When I think of dangerous border crossings, I tend to think of those horror stories one hears about stolen passports and ludicrous bribes extracted deep in foreign jungles or at gun-point somewhere in Siberia. Over the past five years, I have begun to see that, for some, Australia’s borders are just as dangerous. Need I say more than Tampa. Little did I know that I would be engaging on a little dangerous border crossing of my own.

I am currently in Canada and trying to bring my partner, who is also male, back to Australia to live with me. As queer men, we are used to dangerous border crossings, albeit of the more gender-bending, transgressive social and sexual variety, but not one so immovable and unfair as that of world-wide immigration. We are two people who have fallen in love. We met at Mardi Gras, when both of us were working as volunteers, and have travelled each other’s countries and now want to start making a life with one another. In Canada, this may lead to marriage. I’ll be able to arrive at a border and tick “SPOUSE” and I’ll be in like Flynn.
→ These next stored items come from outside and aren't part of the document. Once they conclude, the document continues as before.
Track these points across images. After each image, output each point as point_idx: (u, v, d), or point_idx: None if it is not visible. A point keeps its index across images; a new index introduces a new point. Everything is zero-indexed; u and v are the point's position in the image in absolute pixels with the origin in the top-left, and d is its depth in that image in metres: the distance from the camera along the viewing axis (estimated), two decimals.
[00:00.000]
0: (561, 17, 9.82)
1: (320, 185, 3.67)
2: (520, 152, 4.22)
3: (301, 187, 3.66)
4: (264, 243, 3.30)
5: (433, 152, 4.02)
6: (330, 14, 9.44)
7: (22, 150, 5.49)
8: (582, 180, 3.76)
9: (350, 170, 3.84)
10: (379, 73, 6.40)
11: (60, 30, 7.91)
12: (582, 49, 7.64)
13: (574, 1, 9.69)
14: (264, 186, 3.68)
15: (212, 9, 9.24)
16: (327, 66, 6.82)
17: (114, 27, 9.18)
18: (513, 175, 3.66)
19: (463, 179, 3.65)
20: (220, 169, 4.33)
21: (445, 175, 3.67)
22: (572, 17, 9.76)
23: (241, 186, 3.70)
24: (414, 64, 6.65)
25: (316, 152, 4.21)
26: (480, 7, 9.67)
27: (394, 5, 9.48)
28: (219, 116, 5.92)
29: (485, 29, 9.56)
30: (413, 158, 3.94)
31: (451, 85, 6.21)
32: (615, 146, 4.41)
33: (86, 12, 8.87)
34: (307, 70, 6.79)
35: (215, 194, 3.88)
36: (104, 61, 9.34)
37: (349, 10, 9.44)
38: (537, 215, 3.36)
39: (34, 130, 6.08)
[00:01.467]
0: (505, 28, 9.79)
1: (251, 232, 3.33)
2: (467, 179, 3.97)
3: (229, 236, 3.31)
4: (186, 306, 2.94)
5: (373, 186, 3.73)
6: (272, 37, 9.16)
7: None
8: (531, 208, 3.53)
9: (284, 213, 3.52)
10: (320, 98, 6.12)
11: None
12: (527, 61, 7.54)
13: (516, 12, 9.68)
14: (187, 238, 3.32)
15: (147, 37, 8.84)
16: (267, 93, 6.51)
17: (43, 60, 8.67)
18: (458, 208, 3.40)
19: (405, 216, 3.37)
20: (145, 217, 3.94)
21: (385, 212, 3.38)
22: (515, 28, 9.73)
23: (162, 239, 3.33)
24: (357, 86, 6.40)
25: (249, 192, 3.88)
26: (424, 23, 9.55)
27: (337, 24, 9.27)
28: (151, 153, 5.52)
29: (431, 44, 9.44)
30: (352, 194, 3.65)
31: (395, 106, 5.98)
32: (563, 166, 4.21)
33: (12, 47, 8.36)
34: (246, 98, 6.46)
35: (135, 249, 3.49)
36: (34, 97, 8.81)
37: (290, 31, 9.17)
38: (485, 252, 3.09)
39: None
In Australia, he has no box to tick (which some people, including some queers, are just fine with) and he’ll have to enter as a tourist and go home after three months. One year in to our relationship, we can claim an “INTER-DEPENDENCY” and he may become a temporary resident. The word inter-dependency is the furthest representation of what we have and speaks nothing of the affection and love we share for one another.

The concept of immigration is strange to me. Why do we erect these borders in the first place? Why do we try to legislate against love? Right now, in Canada, we live as others do and have the rights that others do. In Australia, we could end up on either sides of a barbed wire fence, fingers outstretched to one another, me and my inter-dependent.